Canto - yaarduck's results

Lines of code

https://github.com/code-423n4/2023-06-canto/blob/main/Canto/x/onboarding/keeper/ibc_callbacks.go#L93-L96

Vulnerability details

Impact

The module is expected to have no state changes in case a swap failed, and continue to the conversion phase. It was implemented by swallowing the error with a log and continuing with the flow (erc20 conversion, etc). This is the relevant code section:

swappedAmount, err = k.coinswapKeeper.TradeInputForExactOutput(ctx, coinswaptypes.Input{Coin: transferredCoin, Address: recipient.String()}, coinswaptypes.Output{Coin: swapCoins, Address: recipient.String()})
		if err != nil {
			logger.Error("failed to swap coins", "error", err)
		} 

In reality, the TradeInputForExactOutput function might change the store state and the caller will not revert it in case of an error.

For example, the internal swapCoins function calls SendCoins twice. In case the first one succeeded and the second failed and returned an error, the users will lose the in funds (which will be sent to the pool) and will not receive the out funds, leading to direct fund loss.

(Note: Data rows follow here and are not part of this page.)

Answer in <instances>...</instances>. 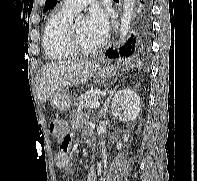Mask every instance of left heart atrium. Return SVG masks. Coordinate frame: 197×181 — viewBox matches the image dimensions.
Wrapping results in <instances>:
<instances>
[{
    "mask_svg": "<svg viewBox=\"0 0 197 181\" xmlns=\"http://www.w3.org/2000/svg\"><path fill=\"white\" fill-rule=\"evenodd\" d=\"M89 31L103 41L108 33L109 23L105 12L100 7H93L89 12L87 20Z\"/></svg>",
    "mask_w": 197,
    "mask_h": 181,
    "instance_id": "1",
    "label": "left heart atrium"
}]
</instances>
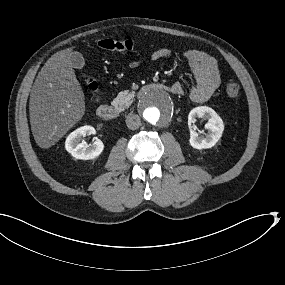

When swallowing errors this way, the state should be reverted to what it was right before the operation started, using a cached context.

Proof of Concept

1. Apply this patch. It will cause swap to error after some state changes happened (one side of the swap):

diff --git a/Canto/x/coinswap/keeper/swap.go b/Canto/x/coinswap/keeper/swap.go
index 67e04ef..21129f7 100644
--- a/Canto/x/coinswap/keeper/swap.go
+++ b/Canto/x/coinswap/keeper/swap.go
@@ -2,6 +2,7 @@ package keeper
 
 import (
        "fmt"
+
        sdk "github.com/cosmos/cosmos-sdk/types"
        sdkerrors "github.com/cosmos/cosmos-sdk/types/errors"
 
@@ -19,11 +20,7 @@ func (k Keeper) swapCoins(ctx sdk.Context, sender, recipient sdk.AccAddress, coi
                return err
        }
 
-       if recipient.Empty() {
-               recipient = sender
-       }
-
-       return k.bk.SendCoins(ctx, poolAddr, recipient, sdk.NewCoins(coinBought))
+       return fmt.Errorf("mid state change error")
 }

2. Add this test to x/onboarding/keeper/ibc_callbacks_test.go :

{
	"swap fails after state change / convert remaining ibc token - some ibc tokens are lost to the pool, the rest are not converted",
	func() {
		transferAmount = sdk.NewIntWithDecimal(25, 6)
		transfer := transfertypes.NewFungibleTokenPacketData(denom, transferAmount.String(), secpAddrCosmos, ethsecpAddrcanto)
		bz := transfertypes.ModuleCdc.MustMarshalJSON(&transfer)
		packet = channeltypes.NewPacket(bz, 100, transfertypes.PortID, sourceChannel, transfertypes.PortID, cantoChannel, timeoutHeight, 0)
	},
	true,
	sdk.NewCoins(sdk.NewCoin("acanto", sdk.NewIntWithDecimal(3, 18))),
	sdk.NewCoin("acanto", sdk.NewIntWithDecimal(3, 18)),
	sdk.NewCoin(uusdcIbcdenom, sdk.NewIntFromUint64(20998399)),
	sdk.NewInt(0),
},

It will pass, and we can see that the token conversion failed as well (because the math of the remaining tokens to transfer from the escrow address was too high). It means that (artificial!) swap failure can potentially cause loss of funds and disable the conversion.

Tools Used

IDE.

Recommended Mitigation Steps

A cached context should be used, and the store changes should be committed only in case the TradeInputForExactOutput call returned no error. One good example is Osmosis's cached context wrapper that can be found here https://github.com/osmosis-labs/osmosis/blob/main/osmoutils/cache_ctx.go .

Assessed type

Other

Lines of code

https://github.com/code-423n4/2023-06-canto/blob/main/Canto/x/onboarding/keeper/ibc_callbacks.go#L93-L96 https://github.com/code-423n4/2023-06-canto/blob/a4ff2fd2e67e77e36528fad99f9d88149a5e8532/Canto/x/onboarding/keeper/ibc_callbacks.go#L124

Vulnerability details

Impact

In case the swap operation failed, the module should continue as is with the erc20 conversion and finish the IBC transfer. This is the relevant part of the code that swallows the error:

swappedAmount, err = k.coinswapKeeper.TradeInputForExactOutput(ctx, coinswaptypes.Input{Coin: transferredCoin, Address: recipient.String()}, coinswaptypes.Output{Coin: swapCoins, Address: recipient.String()})
if err != nil {
    logger.Error("failed to swap coins", "error", err)
} 

Notice that in case of an error, swappedAmount will still be written to. Later on in the code, it is used to calculate the conversion amount:

convertCoin := sdk.NewCoin(transferredCoin.Denom, transferredCoin.Amount.Sub(swappedAmount))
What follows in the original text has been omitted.